Great Plains Studies, Center for

 

Date of this Version

2009

Citation

Great Plains Quarterly Vol. 29, No. 4, Fall 2009, pp. 301-16

Comments

Copyright 2009 by the Center for Great Plains Studies, University of Nebraska- Lincoln

Abstract

While traveling along the Platte River on May 18, 1834, William Marshall Anderson stopped to pick up a human skull bleaching in the prairie sunlight. Anderson was from Louisville, Kentucky, and had been sent west by his physician to accompany a fur-trade caravan to the Rocky Mountains in hopes of regaining lost physical strength. He came west not as a typical trader or trapper, but as an attentive observer. What Anderson lacked in physical strength and fortitude, he made up for with a commanding vernacular and lively imagination. Later in the day, after carrying the skull for several miles, he reflected on the life of its owner: "[P]erhaps he had like myself been rejoicing in the beauties of nature, that impelled by the spirit of adventure, he had sought to behold the wonders of the mountains and the savage forest." Although this brief experience surely brought some apprehension, it perhaps ignited in his mind the need to do more "rejoicing in the beauties of nature."

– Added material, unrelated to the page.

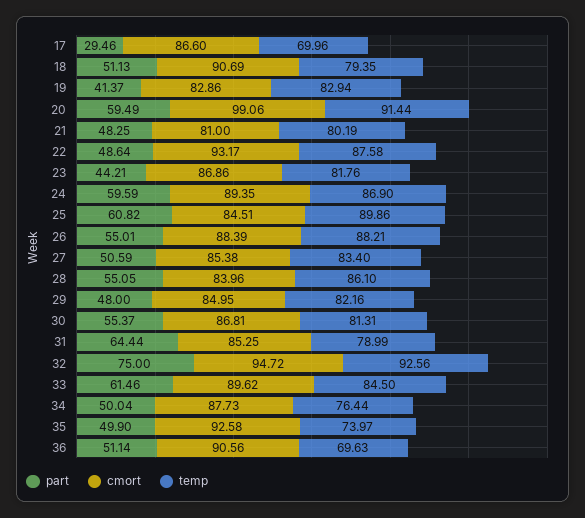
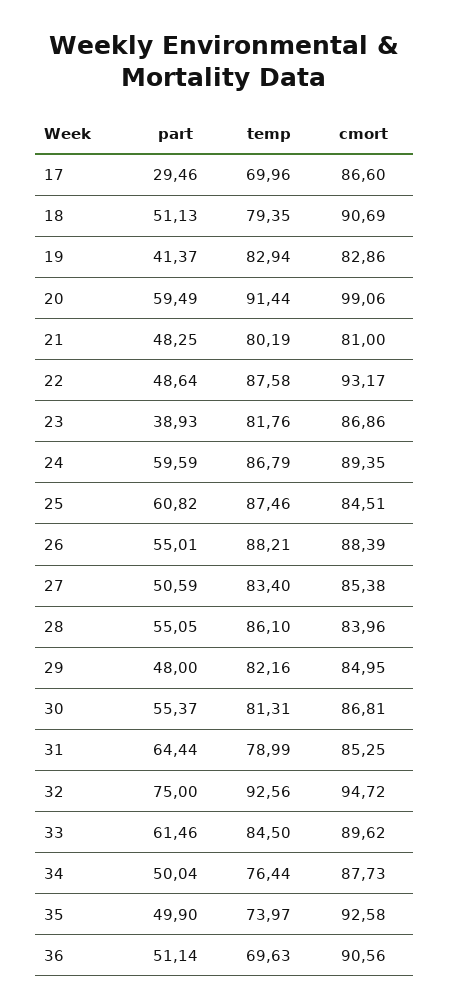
part, 23: 44.21 -> 38.93
temp, 24: 86.9 -> 86.79
temp, 25: 89.86 -> 87.46

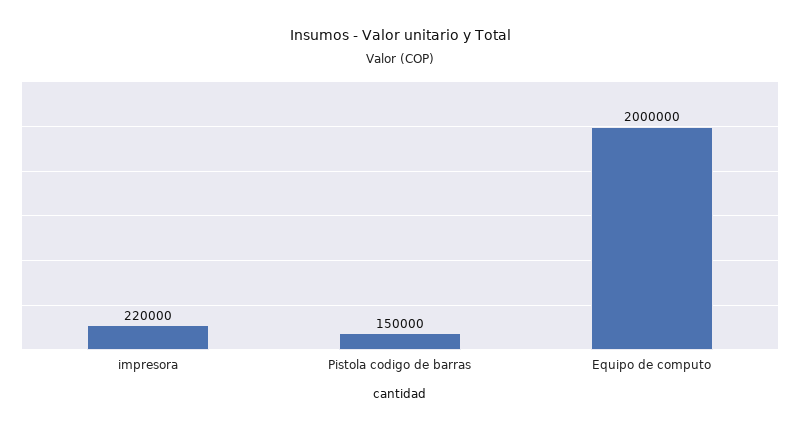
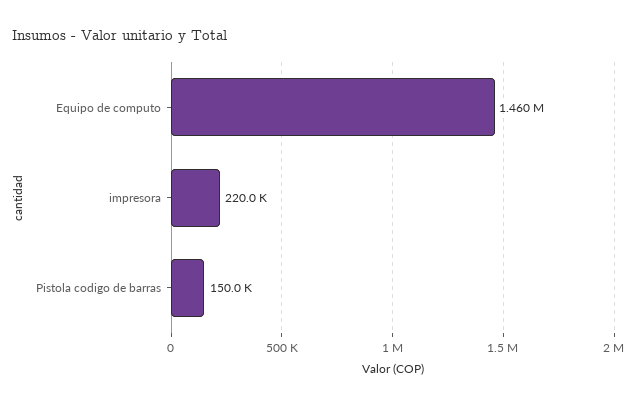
Equipo de computo: 2000000 -> 1460000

Though seemingly separated from the outside world, men like Anderson, and the hundreds of men who went west for the fur trade from the 1820s through the 1840s, traveled during an era that prompted them to rejoice in their natural surroundings. Their writings were more than mere travel accounts outlining directions traveled, trapping or trading activities, and encounters with grizzly bears and Blackfeet Indians. Often, they expressed aesthetic judgments about nature that created a romantic image of the West. They were astute observers operating amidst a rising romantic consciousness within eastern society. Their collective representations of life in the West were continually defined in terms of wilderness and landscape. In doing so, they remind us of how eastern ideas influenced western experiences and they show the importance the actual landscape had upon their thoughts, ideas, and writings. While some scholars have felt that these men were beyond the reach of the cultural influences of Romanticism, its impact actually pervaded their lives and helped shape their thinking and their written accounts about the western landscape. In a profound sense, traders and trappers, as well as the works of those like Washington Irving and Alfred Jacob Miller who chronicled their lives, reflected the country's rising concern with aesthetic sensibilities by adapting eastern ideas of the natural world to western experiences.